PROVIDED PASSAGE
----

People are often surprised by the sudden independence of their adolescent dog. The lovable pup who always wanted to be with you and gleefully dashed to your side at the “Come!” cue now seems not to hear you. There’s no reaction—none at all, not even an ear twitch. Sigh. The perfect recall that brought you such pride seems to have disappeared. The same dog who loved to lie down when asked now looks at you as though considering his options: “Hmm, is that really what I want to do right now?” Often, teenage dogs seem to have forgotten everything you worked so hard to teach them.
Don’t panic when you see a training slump in early adolescence; it’s a common, and temporary, phenomenon. The work you’ve put in with your puppy will pay off later. The well-trained, responsive puppy is likely to mature into a well-trained, responsive adult, even if the adolescent in between bears little resemblance to either. As professional baseball player Earl Wilson said, “Snow and adolescence are the only problems that disappear if you ignore them long enough.”

----

RECORDS SUPPLIED
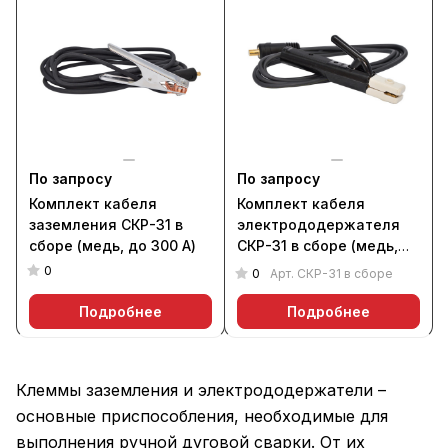
По запросу
По запросу
Комплект кабеля
Комплект кабеля
заземления СКР-31 в
электрододержателя
сборе (медь, до 300 А)
СКР-31 в сборе (медь,
до 300 А)
0
0
Арт.
СКР-31 в сборе
Подробнее
Подробнее
Клеммы заземления и электрододержатели –
основные приспособления, необходимые для
выполнения ручной дуговой сварки. От их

----

Decide whether each statement agrees with the text on adolescent dogs, and support each yes or no with the deciding words from that text. 1. A training slump in early adolescence is permanent. 2. A well-trained, responsive puppy is likely to become a well-trained, responsive adult. 3. Earl Wilson was a professional baseball player. The records have no connection to the text on adolescent dogs.

1. No: "it’s a common, and temporary, phenomenon."
2. Yes: "The well-trained, responsive puppy is likely to mature into a well-trained, responsive adult"
3. Yes: "professional baseball player Earl Wilson"